Seeing Rytlock in the cinematic was nice. Oddly, I find myself wondering more about his story right now than the Mordremoth storyline. Considering how long I wanted to get back to dragon-fighting, that says something.

Taking down the Shadow of the Dragon was... something. It's a reasonably good encounter, though has technical issues. But it wasn't really built up enough as a threat for taking it down to feel like a conclusion to anything.

Also, having played GW, I was kinda of disappointed at all the times it was reiterated in the library quests that "you're doing this ritual, but not actually undergoing Ascension." Why not?

What I am most curious about (and cautious in my expectations) is the implication that many/most sylvari are shown falling under Mordremoth's sway. That's going to be really, really hard to pull off well in the game. I can't find the reference now, but I one addressed this in regards to WoW and the Forsaken. There, Sylvanas and her followers are really positioned to be enemies of everyone, narratively, but Blizzard can't very readily put that in the game because so many players are Forsaken characters.
On one side of the scale, to make the "threat" look real, there has to be a significant amount of Mordremoth-controlled sylvari. You can't just edit the Nightmare Court because they're already "bad guys" and that wouldn't change anything. The Grove would have to change, which would seriously impact starting sylvari characters.
On the other hand, it's generally not good policy to radically change the experience of a not-insubstantial fraction of the player base. For gameplay reasons, sylvari characters have to remain available, they have to have a starter zone, you can't make all other PCs and racial zones hostile to them. All those limitations blunt the effect, making it difficult to believe the race has actually undergone any changes.
I don't know how they're going to balance that. There's great potential, but I have trouble seeing how it can be done in a way that I would find good.


Back to the technical side.

One of the fights in the library bugged on me, with the NPC just standing there and the event not progressing. That was annoying, as I had to exit out and restart the whole thing.

* **Information shown**
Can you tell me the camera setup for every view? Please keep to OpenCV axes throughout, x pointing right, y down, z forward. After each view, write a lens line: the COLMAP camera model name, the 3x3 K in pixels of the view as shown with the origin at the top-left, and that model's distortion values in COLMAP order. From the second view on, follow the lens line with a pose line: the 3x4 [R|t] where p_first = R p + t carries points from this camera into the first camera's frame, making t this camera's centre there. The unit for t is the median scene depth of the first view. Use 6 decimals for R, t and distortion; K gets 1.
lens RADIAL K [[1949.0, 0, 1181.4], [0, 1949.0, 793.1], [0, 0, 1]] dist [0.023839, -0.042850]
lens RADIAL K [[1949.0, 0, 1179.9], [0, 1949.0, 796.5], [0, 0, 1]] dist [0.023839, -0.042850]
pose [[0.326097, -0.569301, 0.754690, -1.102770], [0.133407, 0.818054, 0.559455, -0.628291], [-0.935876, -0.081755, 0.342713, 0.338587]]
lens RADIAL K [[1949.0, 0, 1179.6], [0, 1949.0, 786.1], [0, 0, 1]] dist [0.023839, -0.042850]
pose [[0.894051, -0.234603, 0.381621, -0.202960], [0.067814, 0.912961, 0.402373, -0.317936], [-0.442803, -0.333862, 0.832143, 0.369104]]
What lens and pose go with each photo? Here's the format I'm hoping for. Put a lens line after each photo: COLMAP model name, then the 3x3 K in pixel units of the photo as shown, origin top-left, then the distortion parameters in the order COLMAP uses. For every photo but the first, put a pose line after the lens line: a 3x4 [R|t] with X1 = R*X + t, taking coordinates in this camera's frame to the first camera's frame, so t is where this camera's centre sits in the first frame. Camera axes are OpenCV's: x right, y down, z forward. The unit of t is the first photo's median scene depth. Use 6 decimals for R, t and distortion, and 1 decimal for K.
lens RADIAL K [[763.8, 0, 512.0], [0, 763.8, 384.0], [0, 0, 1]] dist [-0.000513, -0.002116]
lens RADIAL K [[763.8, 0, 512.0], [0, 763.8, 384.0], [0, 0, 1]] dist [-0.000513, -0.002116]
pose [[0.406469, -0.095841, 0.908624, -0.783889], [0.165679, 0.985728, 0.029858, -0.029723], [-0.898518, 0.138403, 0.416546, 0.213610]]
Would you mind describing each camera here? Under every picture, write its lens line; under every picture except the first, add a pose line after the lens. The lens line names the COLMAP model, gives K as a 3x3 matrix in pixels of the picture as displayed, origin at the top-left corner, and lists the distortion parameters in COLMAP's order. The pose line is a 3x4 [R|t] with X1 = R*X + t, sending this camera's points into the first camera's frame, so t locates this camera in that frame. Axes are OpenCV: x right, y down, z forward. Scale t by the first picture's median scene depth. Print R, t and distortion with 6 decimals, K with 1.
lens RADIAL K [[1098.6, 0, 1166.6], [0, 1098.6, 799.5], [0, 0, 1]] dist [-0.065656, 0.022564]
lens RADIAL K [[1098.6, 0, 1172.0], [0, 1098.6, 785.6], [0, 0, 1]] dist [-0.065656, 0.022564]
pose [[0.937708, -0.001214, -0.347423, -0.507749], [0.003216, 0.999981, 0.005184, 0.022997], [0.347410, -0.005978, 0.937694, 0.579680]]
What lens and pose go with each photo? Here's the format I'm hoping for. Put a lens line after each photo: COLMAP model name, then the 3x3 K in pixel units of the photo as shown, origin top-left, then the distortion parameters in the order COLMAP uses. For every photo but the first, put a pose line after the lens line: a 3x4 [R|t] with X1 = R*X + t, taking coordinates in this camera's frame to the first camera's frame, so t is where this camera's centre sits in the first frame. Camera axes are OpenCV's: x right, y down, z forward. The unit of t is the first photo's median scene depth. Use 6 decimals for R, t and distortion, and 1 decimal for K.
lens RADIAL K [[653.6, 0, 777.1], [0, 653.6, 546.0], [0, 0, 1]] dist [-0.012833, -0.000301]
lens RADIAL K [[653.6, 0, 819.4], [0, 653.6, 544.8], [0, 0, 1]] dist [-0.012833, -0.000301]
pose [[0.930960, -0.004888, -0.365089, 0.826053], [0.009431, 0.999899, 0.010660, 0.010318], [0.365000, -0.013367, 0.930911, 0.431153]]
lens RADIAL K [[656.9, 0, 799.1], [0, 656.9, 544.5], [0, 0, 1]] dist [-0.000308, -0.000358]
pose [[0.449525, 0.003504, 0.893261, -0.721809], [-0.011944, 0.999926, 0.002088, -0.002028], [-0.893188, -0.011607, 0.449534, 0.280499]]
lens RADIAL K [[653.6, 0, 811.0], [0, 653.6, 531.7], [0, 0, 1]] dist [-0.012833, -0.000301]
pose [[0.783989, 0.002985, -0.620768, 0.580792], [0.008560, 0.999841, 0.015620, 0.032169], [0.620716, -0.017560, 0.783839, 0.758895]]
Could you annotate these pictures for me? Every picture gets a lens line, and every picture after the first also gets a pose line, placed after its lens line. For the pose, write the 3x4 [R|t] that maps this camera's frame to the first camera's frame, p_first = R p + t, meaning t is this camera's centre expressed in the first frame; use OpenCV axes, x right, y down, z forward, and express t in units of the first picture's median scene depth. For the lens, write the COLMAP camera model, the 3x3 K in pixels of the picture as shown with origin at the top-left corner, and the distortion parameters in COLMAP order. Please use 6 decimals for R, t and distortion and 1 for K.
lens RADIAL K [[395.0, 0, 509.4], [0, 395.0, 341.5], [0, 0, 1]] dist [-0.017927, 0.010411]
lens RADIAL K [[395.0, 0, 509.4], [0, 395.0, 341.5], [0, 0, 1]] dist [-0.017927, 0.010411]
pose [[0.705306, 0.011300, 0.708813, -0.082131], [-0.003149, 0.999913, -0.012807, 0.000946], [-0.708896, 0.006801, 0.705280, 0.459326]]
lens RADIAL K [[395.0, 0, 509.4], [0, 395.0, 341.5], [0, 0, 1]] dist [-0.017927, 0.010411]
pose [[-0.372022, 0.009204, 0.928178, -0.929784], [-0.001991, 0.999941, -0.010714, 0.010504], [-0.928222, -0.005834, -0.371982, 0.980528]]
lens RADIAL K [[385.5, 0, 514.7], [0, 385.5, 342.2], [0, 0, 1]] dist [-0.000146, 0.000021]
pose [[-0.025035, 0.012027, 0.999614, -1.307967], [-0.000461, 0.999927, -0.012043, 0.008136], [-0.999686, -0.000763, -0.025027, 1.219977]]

* **Directions**
A. Answer these questions using the Mordremoth commentary:
(i) What did the writer have to do when one of the library fights bugged?
(ii) Which game and which group does the writer cite as a comparable case?
(iii) Why, according to the writer, would editing the Nightmare Court not be enough?
B. Write what follows the final sentence of the Mordremoth commentary, continuing it from there.

* **Per-task outputs**
A.
(i) Exit out and restart the whole thing.
(ii) WoW and the Forsaken.
(iii) They are already "bad guys," so changing them would not change anything.

B.
This was the first GW2 content patch that really made me wonder if the approach is a good idea. GW2 certainly pushes content out more quickly than, for example, WoW. But it's also content without much replayability for the most part. Southsun is a drag, and everyone I know avoids the place when they can. The Silverwastes are a bit more interesting, but don't really offer any rewards that have drawn me in, at least. And there have been a lot of story instances, but there's no real reason to play any of them more than once.
The library fights felt sloggishly boring to me, dealing with waves of uninteresting opponents. I'm glad not to do that again. The Shadow of the Dragon fight, on the other hand, had some interesting mechanics and encounter design. But the problem there is you go in with no explanation, you learn fast or you die a few times until you pick up the rhythm and details of how to use effects, and then you're done. There's really no reason to replay it. Most games would make it a repeatable encounter somehow with a reward. That might get boring, but it also means people would get more play out of the work involved.
How much time and effort went into model design and animation and crafting the level and the abilities and scripting that scene... all for something I spent maybe ten minutes with and will probably never play through again. Is that really worthwhile?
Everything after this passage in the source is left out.